The treated animals received a single intraperitoneal administration of either test substance or cyclophosphamide (positive control). The femoral marrow of groups treated with test substance was prepared 16, 24 and 48 hours after administration. All negative and positive control animals were sacrificed after 24 hours. The doses of test substance and positive control were 15 and 20 mg/kg bw, respectively. The animals treated with test substance showed symptoms of toxicity after administration. One of the forty animals died before the end of the test due to the acute inraperitoneal toxicity of 15 mg/kg test substance. There was weekly altered ratio between polychromatic and normochromatic erythrocytes.

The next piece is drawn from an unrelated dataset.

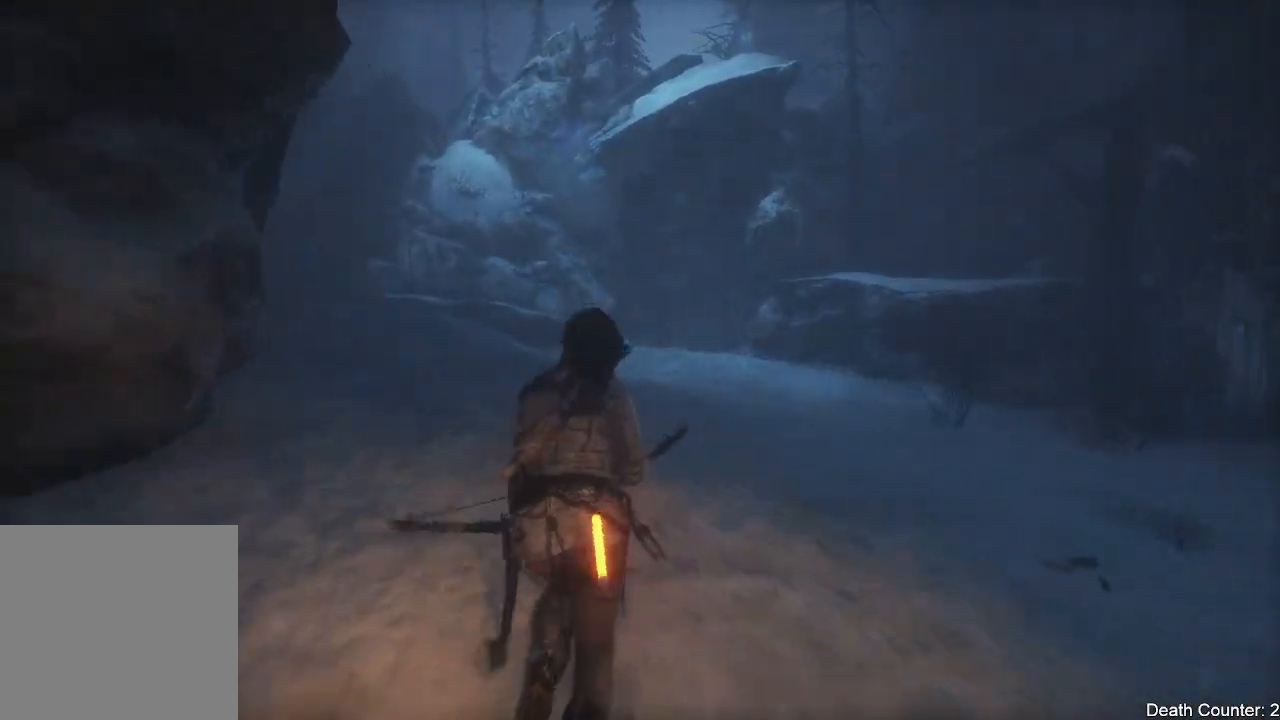
{"buttons": [], "left_stick": "up", "right_stick": "center", "events": [[200, "R3", "down"], [367, "R3", "up"]]}
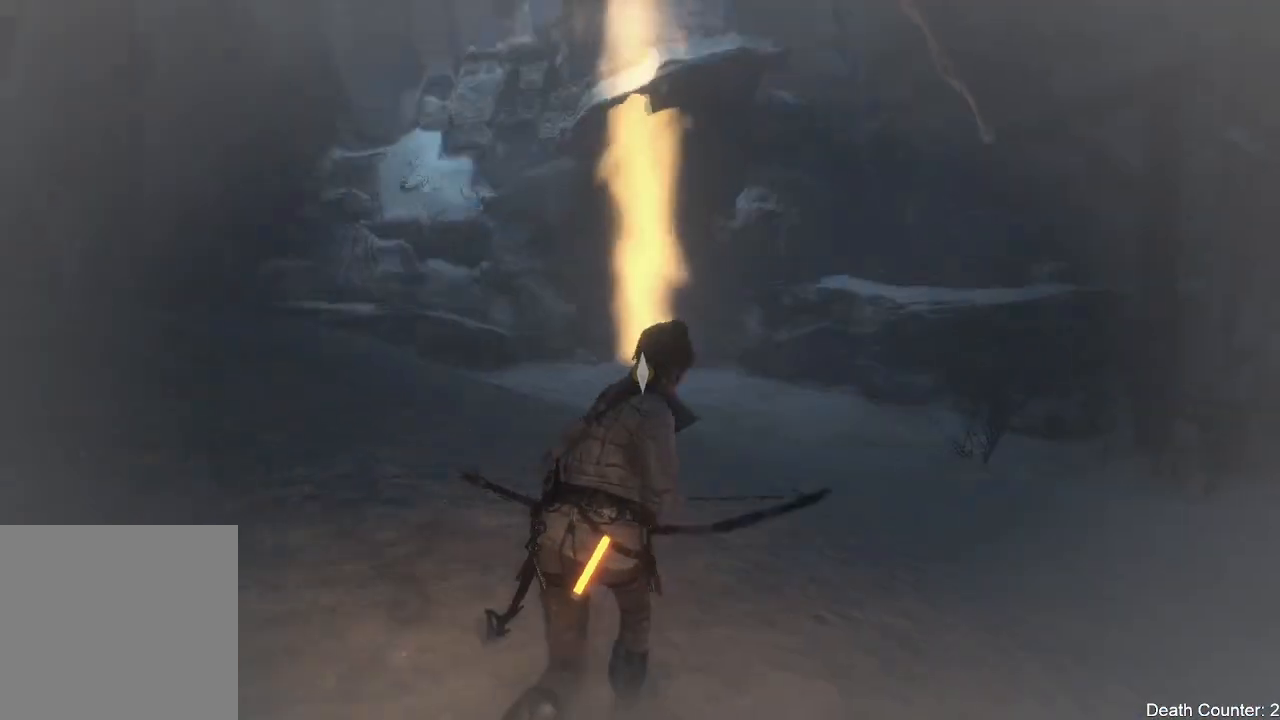
{"buttons": [], "left_stick": "up", "right_stick": "center", "events": [[50, "right_stick", "left"], [400, "right_stick", "center"]]}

The results with the test substance gave no relevant indications of clastogenic effects after single intraperitoneal treatment with 15 mg/kg. The known mutagen and clastogen, cyclophosphamide, had a clear clastogenic effect at an intraperitoneal dose of 20 mg/kg bw. The number of micronucleated polychromatic erythrocytes increased to a biologically relevant degree.

The number of microncleated normochromatic erythrocytes did not increase relevantly in any of the groups. The test substance was judged to be not clastogenic in vivo.